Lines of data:
━━━━━━━━━━━━━━━━

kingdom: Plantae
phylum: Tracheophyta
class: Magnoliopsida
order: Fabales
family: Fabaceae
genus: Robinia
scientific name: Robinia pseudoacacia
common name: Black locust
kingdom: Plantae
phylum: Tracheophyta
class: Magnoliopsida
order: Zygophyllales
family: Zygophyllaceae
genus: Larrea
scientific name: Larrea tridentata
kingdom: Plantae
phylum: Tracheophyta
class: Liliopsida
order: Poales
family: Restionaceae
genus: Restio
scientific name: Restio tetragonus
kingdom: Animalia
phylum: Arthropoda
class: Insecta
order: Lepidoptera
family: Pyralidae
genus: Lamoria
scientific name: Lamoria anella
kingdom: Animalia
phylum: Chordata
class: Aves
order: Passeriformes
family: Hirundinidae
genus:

━━━━━━━━━━━━━━━━

Rewrite all the records, switching every "scientific name" to "species name" and keeping everything else unchanged.

kingdom: Plantae
phylum: Tracheophyta
class: Magnoliopsida
order: Fabales
family: Fabaceae
genus: Robinia
species name: Robinia pseudoacacia
common name: Black locust
kingdom: Plantae
phylum: Tracheophyta
class: Magnoliopsida
order: Zygophyllales
family: Zygophyllaceae
genus: Larrea
species name: Larrea tridentata
kingdom: Plantae
phylum: Tracheophyta
class: Liliopsida
order: Poales
family: Restionaceae
genus: Restio
species name: Restio tetragonus
kingdom: Animalia
phylum: Arthropoda
class: Insecta
order: Lepidoptera
family: Pyralidae
genus: Lamoria
species name: Lamoria anella
kingdom: Animalia
phylum: Chordata
class: Aves
order: Passeriformes
family: Hirundinidae
genus:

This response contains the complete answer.